• Work to complete: Could you resume the text on post-incident reviews right after its final line?

• Supplied text:

- - -

Over time, PIR documents become a knowledge library. New team members read the last 5-10 PIRs and get the real story: which services are problematic, which failure patterns repeat, how the team solves problems. That's context you don't get from README files or architecture diagrams.
Related Resources
Incident Management A to Z — complete guide to managing incidents: from detection to closure.
Incident Severity Levels: P1-P4 Classification Guide — how to properly classify incidents.
Incident Communication Templates — templates for during-incident communication: status page, email, Slack.
On-Call Rotation Best Practices — building sustainable on-call without burnout.
FAQ
What is a post-incident review (PIR)?

- - -

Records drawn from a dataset

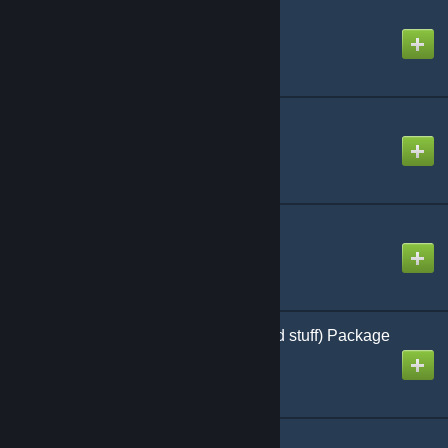
Keys - Content
Created by
Crap-Head
LED screens
Created by
MacTavish
Ladder Tool
Created by
zamboni
LoneWolfies Police (and stuff) Package
Created by
Starling Furore
Low Health Effect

- - -

• Written response:
A post-incident review is a structured meeting held after a significant incident to analyze what happened, why it happened, and how to prevent recurrence. Unlike blame-focused investigations, modern PIRs follow a blameless approach: they focus on systemic causes rather than individual mistakes. The output is a document with timeline, root cause analysis, contributing factors, and actionable follow-ups with owners and deadlines.
When should you conduct a post-incident review?
Run a PIR for every P1 and P2 incident. For P3 incidents, run one if customer impact exceeded 15 minutes or if the incident revealed a systemic weakness. Also consider a PIR for near-misses that could have escalated. Schedule the review 24-48 hours after resolution: soon enough that details are fresh, but late enough that the team has recovered from incident stress.
What is a blameless post-mortem?
A blameless post-mortem assumes that people acted with the best information available at the time. Instead of asking 'who caused this?', it asks 'what conditions allowed this to happen?' and 'what systemic changes prevent recurrence?' This doesn't mean no accountability—it means accountability shifts from individuals to systems. Engineers who deployed bad code aren't blamed; instead, the review asks why CI/CD didn't catch the issue, why rollback was slow, or why monitoring didn't detect the regression.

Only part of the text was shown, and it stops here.